───── Input

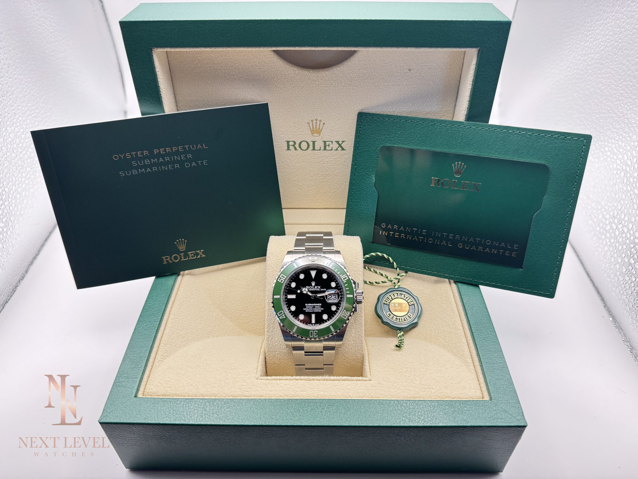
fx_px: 442
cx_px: 319
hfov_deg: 71.6
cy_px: 240
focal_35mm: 24
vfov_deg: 56.8
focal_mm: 6.76
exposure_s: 1/100
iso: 160
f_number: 1.78
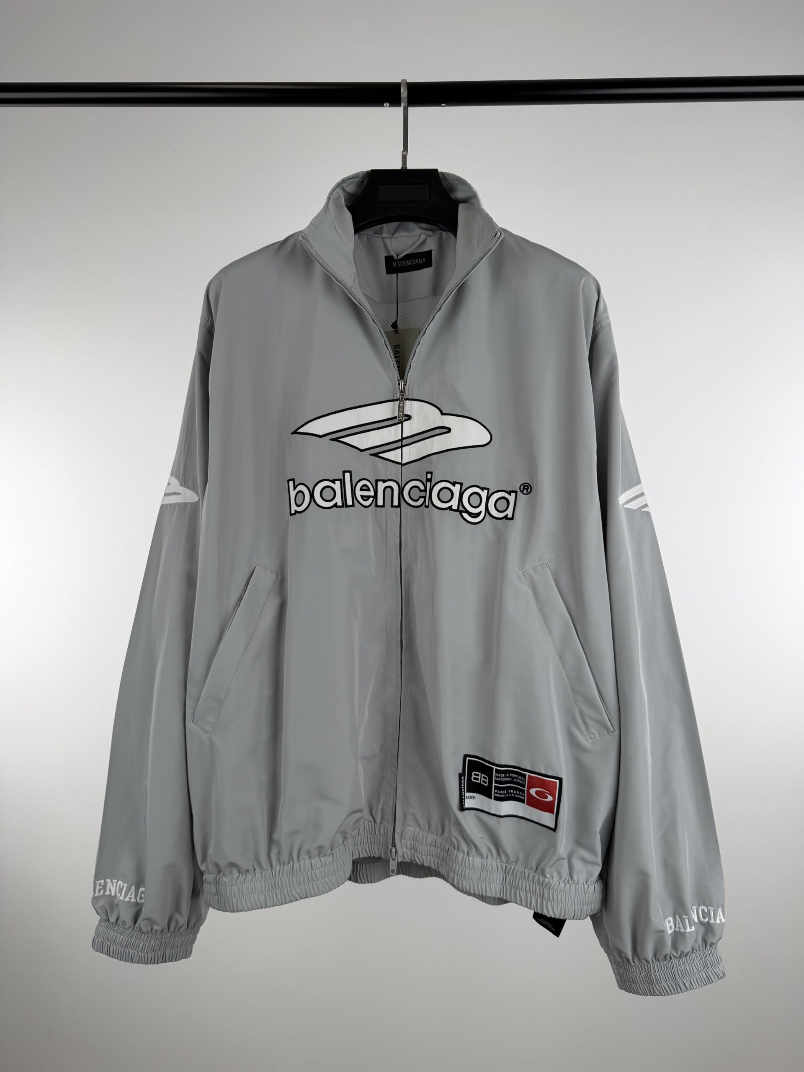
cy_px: 536
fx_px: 743
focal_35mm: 24
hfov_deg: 56.8
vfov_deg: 71.6
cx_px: 402
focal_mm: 6.76
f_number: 1.78
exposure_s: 1/805
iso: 80
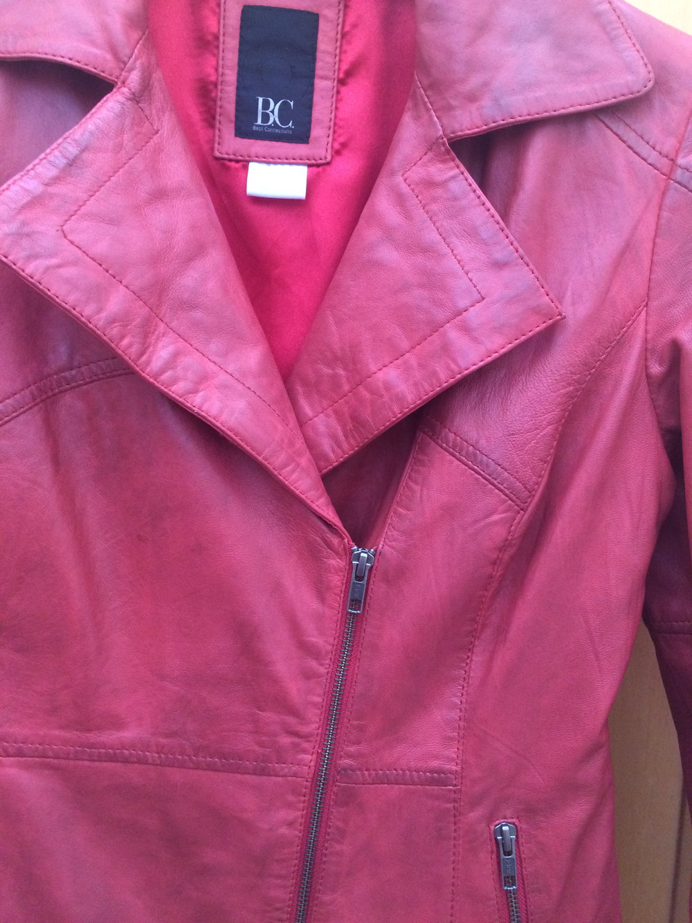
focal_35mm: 29
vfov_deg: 61.7
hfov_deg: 48.2
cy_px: 462
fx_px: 773
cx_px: 346
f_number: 2.2
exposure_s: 1/33
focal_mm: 4.15
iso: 250
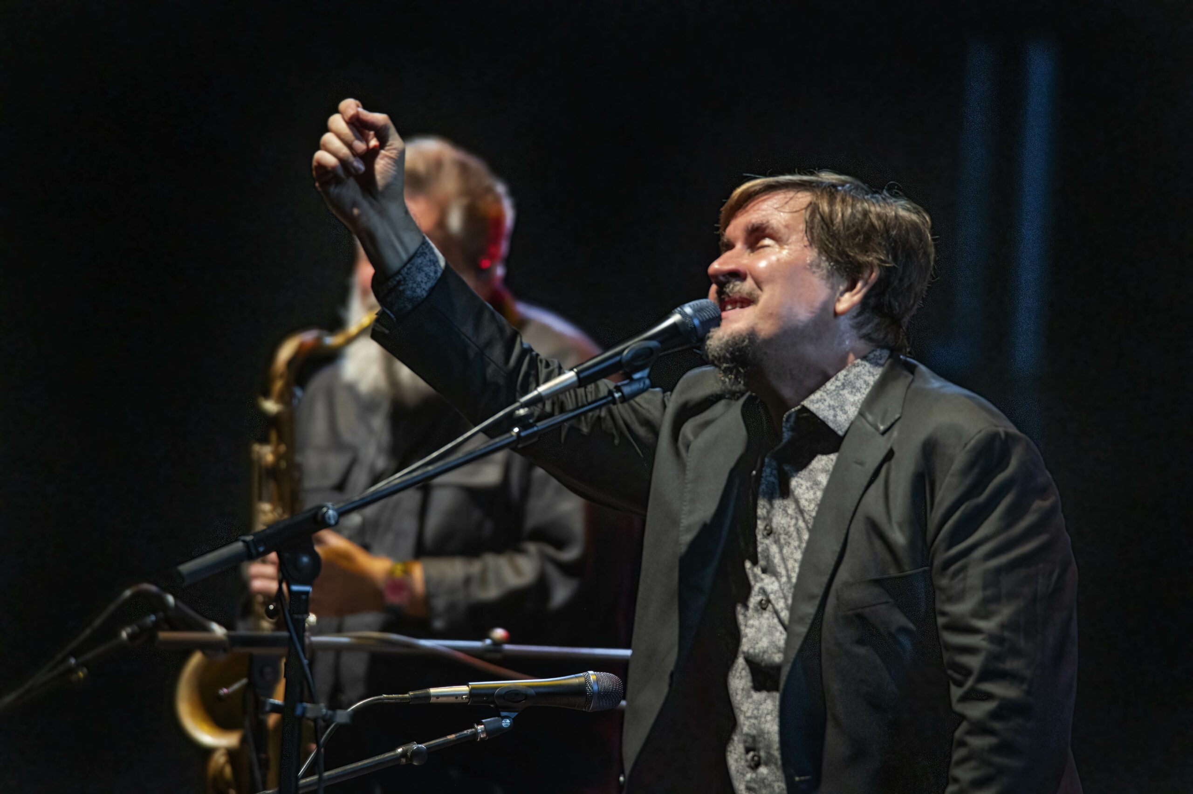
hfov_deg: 3.4
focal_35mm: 600
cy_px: 397
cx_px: 596
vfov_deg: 2.3
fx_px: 19869
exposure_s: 1/250
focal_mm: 600
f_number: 6.3
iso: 4000
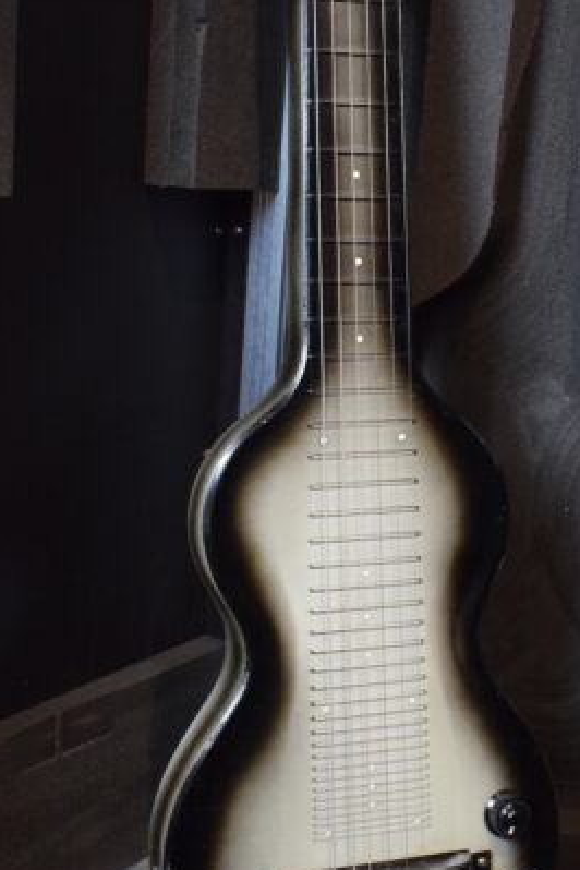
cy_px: 360
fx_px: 1474
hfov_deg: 22.2
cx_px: 377
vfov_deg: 32.8
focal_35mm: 61
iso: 2500
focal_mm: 26
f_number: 4
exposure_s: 1/60
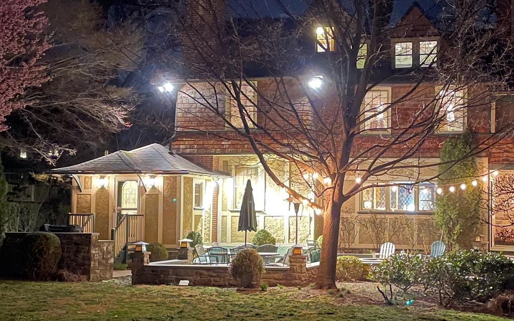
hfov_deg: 35.2
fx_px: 799
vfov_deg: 22.7
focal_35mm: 57
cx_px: 361
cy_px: 188
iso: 1600
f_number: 1.6
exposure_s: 1/9
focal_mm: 5.1
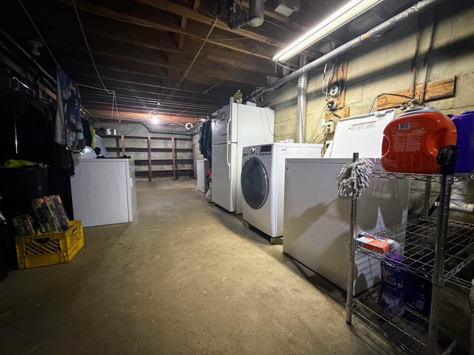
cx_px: 237
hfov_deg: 102.1
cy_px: 178
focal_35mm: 14
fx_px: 192
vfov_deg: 85.7
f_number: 2.2
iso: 1000
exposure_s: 1/40
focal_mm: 2.22
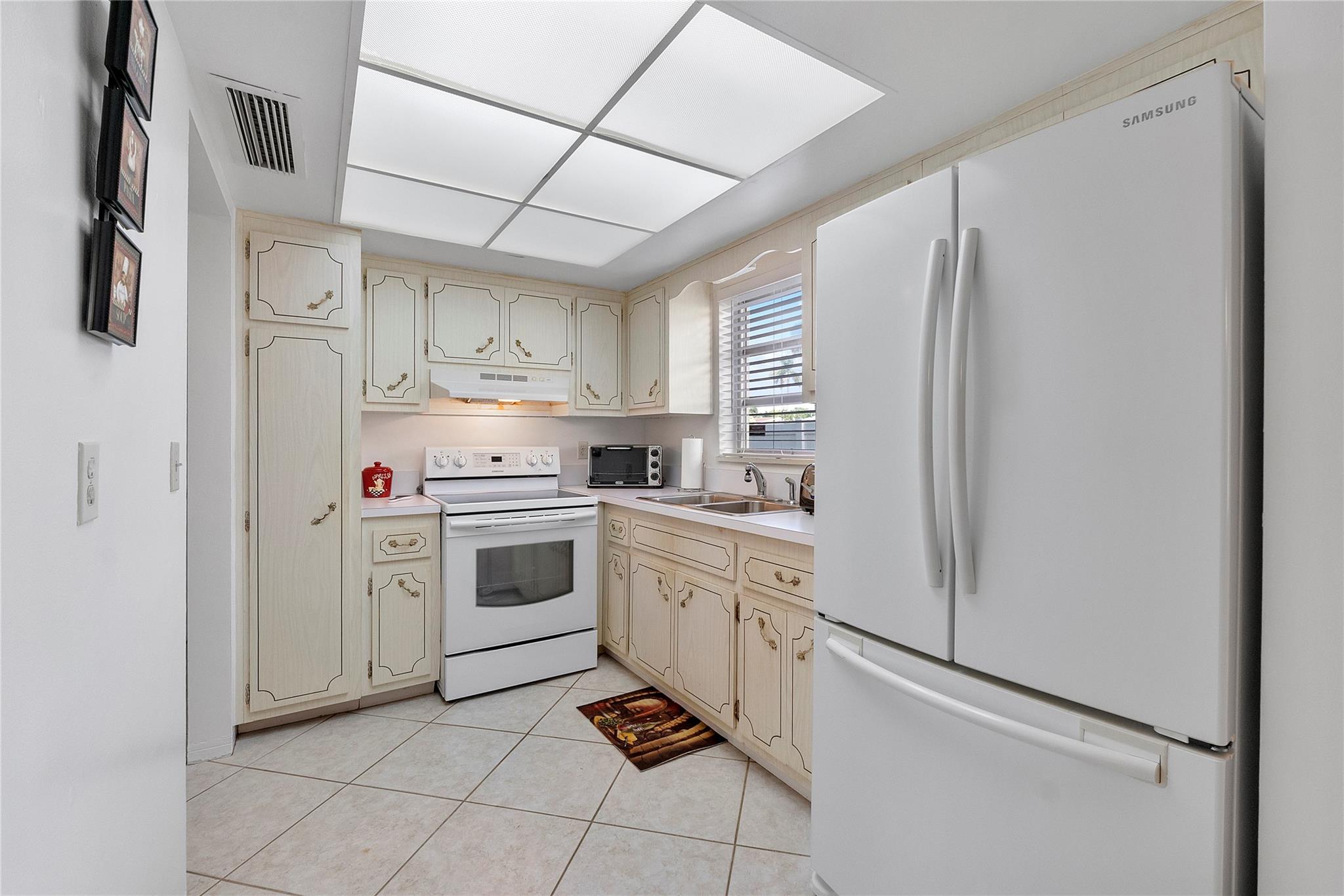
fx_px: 560
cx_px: 672
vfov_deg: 77.3
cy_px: 448
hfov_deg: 100.4
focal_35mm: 15
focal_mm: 10
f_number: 9
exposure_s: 1/60
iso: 800
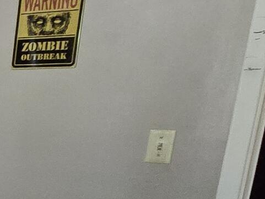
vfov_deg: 17.5
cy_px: 228
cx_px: -443
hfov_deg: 13.2
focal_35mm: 81
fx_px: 620
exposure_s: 1/60
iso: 500
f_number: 2.2
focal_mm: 2.2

──────────

» **Your task**: Every line of the data should be transcribed exactly. Omit the images.

» **Problem solution**:
fx_px: 442
cx_px: 319
hfov_deg: 71.6
cy_px: 240
focal_35mm: 24
vfov_deg: 56.8
focal_mm: 6.76
exposure_s: 1/100
iso: 160
f_number: 1.78
cy_px: 536
fx_px: 743
focal_35mm: 24
hfov_deg: 56.8
vfov_deg: 71.6
cx_px: 402
focal_mm: 6.76
f_number: 1.78
exposure_s: 1/805
iso: 80
focal_35mm: 29
vfov_deg: 61.7
hfov_deg: 48.2
cy_px: 462
fx_px: 773
cx_px: 346
f_number: 2.2
exposure_s: 1/33
focal_mm: 4.15
iso: 250
hfov_deg: 3.4
focal_35mm: 600
cy_px: 397
cx_px: 596
vfov_deg: 2.3
fx_px: 19869
exposure_s: 1/250
focal_mm: 600
f_number: 6.3
iso: 4000
cy_px: 360
fx_px: 1474
hfov_deg: 22.2
cx_px: 377
vfov_deg: 32.8
focal_35mm: 61
iso: 2500
focal_mm: 26
f_number: 4
exposure_s: 1/60
hfov_deg: 35.2
fx_px: 799
vfov_deg: 22.7
focal_35mm: 57
cx_px: 361
cy_px: 188
iso: 1600
f_number: 1.6
exposure_s: 1/9
focal_mm: 5.1
cx_px: 237
hfov_deg: 102.1
cy_px: 178
focal_35mm: 14
fx_px: 192
vfov_deg: 85.7
f_number: 2.2
iso: 1000
exposure_s: 1/40
focal_mm: 2.22
fx_px: 560
cx_px: 672
vfov_deg: 77.3
cy_px: 448
hfov_deg: 100.4
focal_35mm: 15
focal_mm: 10
f_number: 9
exposure_s: 1/60
iso: 800
vfov_deg: 17.5
cy_px: 228
cx_px: -443
hfov_deg: 13.2
focal_35mm: 81
fx_px: 620
exposure_s: 1/60
iso: 500
f_number: 2.2
focal_mm: 2.2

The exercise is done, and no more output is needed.